Data items:
:::
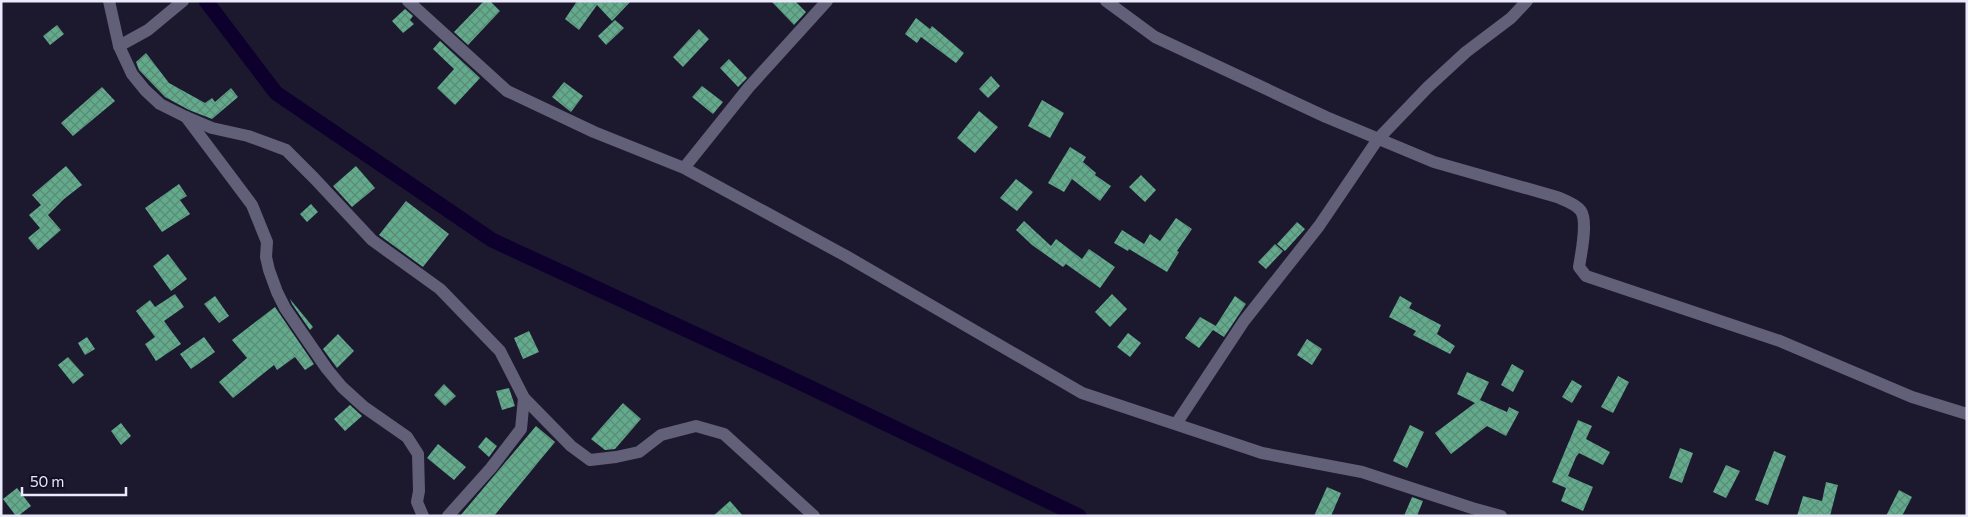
<svg xmlns="http://www.w3.org/2000/svg" width="1968" height="517" font-family="Commissioner,sans-serif">
	<style>
		.lines { fill: none; stroke-linecap: round; stroke-linejoin: round }
		.canal { stroke: #0e002c; stroke-width: 15 }
		.building { fill: url(#building-cross-hatch) }
		.minor { stroke: #625f78; stroke-width: 12 }
		.tertiary { stroke: #625f78; stroke-width: 12 }
	</style>
	<defs>
		<pattern id="building-cross-hatch" width="8" height="8" patternUnits="userSpaceOnUse" patternTransform="scale(1.25)"><rect width="8" height="8" fill="#63ab8c"/><path d="M0 0l8 8M0 8l8-8" fill="none" stroke="#5a8d78"/></pattern>
	</defs>
	<rect width="100%" height="100%" fill="#1c192f"/>
	<g class="lines">
		<path class="canal" d="M206,1L276,93L492,240L784,375L1079,516"/>
	</g>
	<path class="building" d="M484,1H490L500,11L468,45L454,32Z
		M577,1H631L612,21L597,5L579,30L565,19Z
		M771,1H795L806,12L794,25Z
		M405,9L413,16L410,20L414,24L403,33L392,21Z
		M916,18L930,29L932,26L964,53L956,63L921,37L917,43L905,34Z
		M615,20L624,28L606,45L598,36Z
		M57,25L64,34L50,45L43,36Z
		M699,29L709,39L683,67L673,57Z
		M440,41L480,78L455,105L437,88L454,69L433,49Z
		M146,53L169,83L205,103L212,98L215,102L231,88L238,97L212,119L189,110L165,97L139,70L136,62Z
		M729,59L747,78L738,87L720,68Z
		M991,76L1000,86L988,98L979,89Z
		M564,82L583,96L571,112L552,97Z
		M702,86L723,102L713,114L692,97Z
		M102,87L115,101L73,136L61,123Z
		M1042,100L1064,113L1050,138L1028,126Z
		M979,111L998,127L975,153L957,138Z
		M1070,147L1086,157L1083,162L1096,173L1095,175L1111,186L1100,201L1072,179L1064,192L1048,183Z
		M66,166L82,185L64,199L48,215L61,230L38,250L28,238L40,228L29,215L41,205L32,195Z
		M356,166L375,188L352,207L333,186Z
		M1141,175L1156,190L1145,202L1129,187Z
		M1016,179L1033,192L1017,211L1000,198Z
		M179,184L187,196L180,200L190,214L162,232L145,208Z
		M406,201L449,234L423,267L379,235Z
		M311,204L318,212L307,222L300,214Z
		M1176,218L1192,229L1177,251L1179,252L1167,272L1129,249L1128,251L1114,243L1122,230L1144,244L1150,234L1160,241Z
		M1024,221L1051,246L1056,239L1082,259L1089,249L1115,267L1100,288L1066,264L1063,267L1032,245L1016,230Z
		M1297,222L1305,229L1285,251L1277,244Z
		M1275,244L1283,251L1266,269L1258,262Z
		M168,254L187,279L171,291L153,266Z
		M175,294L184,307L164,321L181,344L156,361L145,344L155,337L136,311L150,300L155,307Z
		M1112,294L1127,309L1110,327L1095,312Z
		M215,296L229,316L219,323L204,304Z
		M1235,296L1246,304L1224,337L1213,330Z
		M1400,296L1412,303L1409,308L1441,325L1437,334L1455,346L1450,354L1413,335L1416,331L1389,317Z
		M290,299L313,327L310,330L292,304Z
		M275,307L314,364L305,370L295,357L277,370L274,365L233,398L219,382L247,358L232,340Z
		M1200,317L1216,326L1199,348L1185,338Z
		M529,331L539,352L523,359L514,338Z
		M1128,333L1141,343L1130,357L1117,347Z
		M338,334L354,351L337,368L323,349Z
		M87,337L95,349L85,355L78,343Z
		M204,337L215,352L191,369L180,354Z
		M1307,339L1322,349L1312,365L1297,355Z
		M68,357L84,375L73,384L58,365Z
		M1512,364L1524,371L1513,392L1501,385Z
		M1467,372L1489,382L1480,400L1507,412L1509,407L1519,412L1506,436L1487,426L1451,454L1435,433L1475,403L1457,394Z
		M1618,376L1629,382L1613,413L1601,407Z
		M1572,380L1582,386L1572,403L1562,397Z
		M444,384L456,396L445,406L434,395Z
		M509,388L515,406L502,410L496,391Z
		M623,403L641,419L615,449L605,450L591,439Z
		M350,405L362,416L345,431L334,419Z
		M1578,420L1592,426L1586,439L1610,452L1603,465L1579,453L1576,457L1568,476L1593,487L1583,511L1561,501L1566,488L1552,482Z
		M121,423L131,436L121,445L111,431Z
		M1410,425L1424,432L1407,468L1393,461Z
		M536,426L555,442L494,516H460Z
		M486,437L497,446L489,457L478,447Z
		M438,444L466,467L454,480L427,458Z
		M1680,448L1693,453L1682,483L1669,478Z
		M1774,451L1786,456L1768,505L1755,500Z
		M1726,465L1740,471L1726,498L1713,492Z
		M1826,482L1838,485L1830,516H1797L1803,496L1822,501Z
		M1327,487L1341,493L1331,516H1314Z
		M17,488L31,506L18,516H16L3,499Z
		M1899,490L1912,497L1902,516H1886Z
		M1412,497L1423,501L1417,516H1404Z
		M730,501L743,516H713Z"/>
	<g class="lines">
		<path class="minor" d="M408,1L507,91L594,132L684,168L846,256L1082,393L1262,453L1362,472L1472,508L1501,516
			M1106,1L1155,37L1326,117L1434,162L1557,197C1564,200 1576,204 1581,211C1588,222 1581,254 1579,267L1586,276L1780,341L1912,397L1967,414
			M119,46L148,30L183,1
			M186,117L252,205L267,242L266,257L269,270L277,292L285,308L327,369L342,387L364,407L407,437L418,454L419,491L417,502L423,516
			M684,168L749,87L827,1
			M1176,424L1244,321L1319,226L1378,139L1428,87L1466,52L1511,18L1527,1
			M448,516L491,468L521,429L524,398"/>
		<path class="tertiary" d="M109,1L119,46L132,74L145,90L160,104L186,117L212,128L248,136L286,150L314,178L372,240L440,289L500,351L524,398L571,446L590,460L616,457L639,452L661,435L696,426L724,434L814,516"/>
	</g>
	<rect width="1968" height="517" fill="none" stroke="#ebeafa" stroke-width="5"/>
	<path d="M22 487v8h104v-8" fill="none" stroke="#ebeafa" stroke-width="2.5"/>
	<text x="30" y="487" font-size="15" fill="#ebeafa" stroke="#130f25" stroke-width="4" paint-order="stroke">50 m</text>
</svg>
:::
Task requirements: Copy out only the lines above from the one with "M405,9L413,16L410,20L414,24L403,33L392,21Z" to the one with "M564,82L583,96L571,112L552,97Z", inclusive, exactly as they stand.

Written reply:
		M405,9L413,16L410,20L414,24L403,33L392,21Z
		M916,18L930,29L932,26L964,53L956,63L921,37L917,43L905,34Z
		M615,20L624,28L606,45L598,36Z
		M57,25L64,34L50,45L43,36Z
		M699,29L709,39L683,67L673,57Z
		M440,41L480,78L455,105L437,88L454,69L433,49Z
		M146,53L169,83L205,103L212,98L215,102L231,88L238,97L212,119L189,110L165,97L139,70L136,62Z
		M729,59L747,78L738,87L720,68Z
		M991,76L1000,86L988,98L979,89Z
		M564,82L583,96L571,112L552,97Z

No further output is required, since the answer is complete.